An exclusive interview with a dog charity in Nepal our community helped
Hi dog lovers,
This is Alicia and I am so happy to be managing our partnership with the B1G1 program and share with you this update and interview with the Himalayan Animal Rescue Trust (HART), the cause we supported in the month of May.
HART is a registered charity in the UK that helps homeless, helpless and abused animals in Nepal.
This very poor country has gone through extended periods of political instability. Sadly, animal welfare appears to be a low priority in Nepal. HART was established in 2010 to reduce animal suffering throughout the country, with bases in Pokhara and Bharatpur and outreach programs in 10 other cities and towns.
The term “street dogs” is widely used to describe the animals seen in many developing countries. Street dog numbers have traditionally been controlled with strychnine poisoning that is carried out by local authorities.

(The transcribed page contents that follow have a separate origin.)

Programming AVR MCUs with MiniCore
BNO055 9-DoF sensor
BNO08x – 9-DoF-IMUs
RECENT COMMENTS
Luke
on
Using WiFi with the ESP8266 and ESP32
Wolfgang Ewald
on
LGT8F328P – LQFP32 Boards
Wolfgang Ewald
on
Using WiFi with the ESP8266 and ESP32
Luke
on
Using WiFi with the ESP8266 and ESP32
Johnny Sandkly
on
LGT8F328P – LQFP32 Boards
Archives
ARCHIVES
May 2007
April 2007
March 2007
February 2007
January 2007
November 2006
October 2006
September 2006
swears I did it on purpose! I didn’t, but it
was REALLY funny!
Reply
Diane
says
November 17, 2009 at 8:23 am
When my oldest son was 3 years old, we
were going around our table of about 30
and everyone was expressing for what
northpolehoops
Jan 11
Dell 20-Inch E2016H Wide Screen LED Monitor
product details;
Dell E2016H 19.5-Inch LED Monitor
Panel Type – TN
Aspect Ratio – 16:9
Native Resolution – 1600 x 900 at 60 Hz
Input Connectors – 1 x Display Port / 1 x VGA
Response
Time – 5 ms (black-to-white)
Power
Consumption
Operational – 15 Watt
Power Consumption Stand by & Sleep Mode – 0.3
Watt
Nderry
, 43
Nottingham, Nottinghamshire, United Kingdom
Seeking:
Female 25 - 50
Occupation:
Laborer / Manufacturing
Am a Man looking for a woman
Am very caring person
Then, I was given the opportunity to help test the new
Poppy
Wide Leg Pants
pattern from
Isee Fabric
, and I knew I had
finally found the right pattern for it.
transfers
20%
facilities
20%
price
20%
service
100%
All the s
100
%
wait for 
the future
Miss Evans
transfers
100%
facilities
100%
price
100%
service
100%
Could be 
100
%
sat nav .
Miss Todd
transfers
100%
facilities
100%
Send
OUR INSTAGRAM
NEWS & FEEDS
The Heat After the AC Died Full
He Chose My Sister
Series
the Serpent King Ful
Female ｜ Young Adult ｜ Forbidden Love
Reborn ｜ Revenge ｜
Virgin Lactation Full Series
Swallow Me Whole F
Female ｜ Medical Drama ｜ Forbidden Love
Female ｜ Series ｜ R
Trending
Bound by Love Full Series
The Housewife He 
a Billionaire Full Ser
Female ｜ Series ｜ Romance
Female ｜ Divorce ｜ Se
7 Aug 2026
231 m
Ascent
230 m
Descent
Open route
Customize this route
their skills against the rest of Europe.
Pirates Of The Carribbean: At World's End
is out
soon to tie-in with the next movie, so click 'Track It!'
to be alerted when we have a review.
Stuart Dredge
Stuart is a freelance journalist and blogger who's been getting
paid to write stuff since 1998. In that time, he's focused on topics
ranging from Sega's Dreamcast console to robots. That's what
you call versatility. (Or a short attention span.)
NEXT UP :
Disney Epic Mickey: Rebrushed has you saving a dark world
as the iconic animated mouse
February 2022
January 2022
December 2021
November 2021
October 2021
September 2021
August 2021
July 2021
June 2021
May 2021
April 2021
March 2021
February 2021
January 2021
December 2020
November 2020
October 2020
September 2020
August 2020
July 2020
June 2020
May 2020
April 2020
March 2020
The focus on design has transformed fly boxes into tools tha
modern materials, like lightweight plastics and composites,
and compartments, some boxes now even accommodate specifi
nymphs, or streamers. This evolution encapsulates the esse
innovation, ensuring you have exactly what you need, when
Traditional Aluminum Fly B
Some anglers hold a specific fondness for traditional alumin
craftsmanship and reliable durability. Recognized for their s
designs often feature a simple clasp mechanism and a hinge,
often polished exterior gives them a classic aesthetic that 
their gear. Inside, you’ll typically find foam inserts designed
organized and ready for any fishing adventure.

Thankfully, HART has been able to end the culling of street dogs in the communities they work in. They neuter and spay street dogs, feed and treat the ill ones and teach local communities how to look after and respect the animals.
On your behalf, we have provided 145 sets of medical tools and 145 dogs with meals and medical care to the dogs of Nepal.
To give you some insight into the challenges and successes of what HART is doing in Nepal, I would like to share my interview with the organization’s co-founder Barbara Webb.
1. How did you first become involved with HART and what made you choose this organization over something that is closer to home?
My partner, Jim Pearson, and I have been visiting Nepal since 1998. When we sold our businesses, we decided that we'd like to help the suffering animals that we'd seen as visitors.
Many people focus on making things better for disadvantaged people, but there is little help for animals. We worked with a few welfare organizations established in Kathmandu to begin with, but then realized that there was no help for animals outside of the capital. So we set up HART with our co-founder Khageshwaar Sharma.
2. In a country like Nepal, with a culture quite different from the UK, how do you connect with the community to establish trust and understanding?
Being a part of the local community is essential to HART as we do not run a sanctuary and have to persuade the local people to take care of their own animals. We worked hard at establishing a cooperative attitude with the DLSO, the District Livestock Services Office, in both our bases, who allowed us to build our clinics and provide continuous animal care locally. DLSO veterinarians deal primarily with livestock and routinely refer cats and dogs to HART.
3. Besides fundraising, what are some of the biggest challenges you face?
Our major challenge is in helping to speed up the change in attitudes towards animals. Many people still do not regard animals as sentient and treat them with cruelty and carelessness. This is not to say that there are not some dedicated animal lovers.
Other challenges are more practical. Nepal suffers from an underdeveloped infrastructure, so roads are poor, power outages are common and facilities are lacking. There are also frequent strikes, which disrupt normal functioning.
4. Dr. Dobias Natural Healing recently chose HART (through B1G1) as our monthly project to support. How would you encourage the dog lovers in our community to get involved locally or further afield?
HART was delighted to be supported by Dr. Dobias Natural Healing and we'd like to thank everyone involved in making this happen. We have a continuous shortage of leashes, collars and dog harnesses and welcome any donations. We also need flea and tick treatments.
We're always looking out for fundraisers and I'd love to hear from anyone who wants to help.
5. HART’s programs include dog population census, community surveys, public awareness and school education as well as sterilizations, rescues and necessary treatments. How did you establish this and are there other aspects you would like to include in future?
We established the current programs after observing what other animal welfare groups were doing in other developing countries worldwide. All the programs are geared towards creating a healthy, happy population of street animals that are respected and enjoyed by the communities in which they live.
Our ambition at the moment is to expand the schools program, which was put on hold because of the earthquake last year. We aim to hire a staff member who's role is solely to educate children and spread awareness of animal sentience.
6. Compared to countries like the UK, Canada and the USA, is it common for the people of Nepal to have dogs as pets and how does that tie into the street dog population problem?
The pet owning situation is complicated. Wealthy individuals often own pedigree dogs. These can be well treated or simply regarded as toys and thrown out if they become ill. Other people take in street dogs and again their fate can be good or bad. Some individuals feed and care for street dogs, without confining them. At the bottom of the heap are animals who are new to the area and are what we'd call strays. If they can find enough food they'll stay, if not they'll move on and either find territory or starve.
7. Are most of the staff that care for the dogs paid or volunteers within the HART organization?
HART has 13 paid Nepali staff. These are supplemented by volunteer vets and vet nurses from developed countries. Unlike most larger NGOs there are no overheads or costs associated with the charity administration.
Thank you Barbara for giving our community a chance to understand more about HART and how our dog loving community can help. The kindness, generosity and dedication of the staff and volunteers of animal rescue organizations is a beautiful thing to see.
“Be kind whenever possible, it is always possible” ~ Dalai Lama.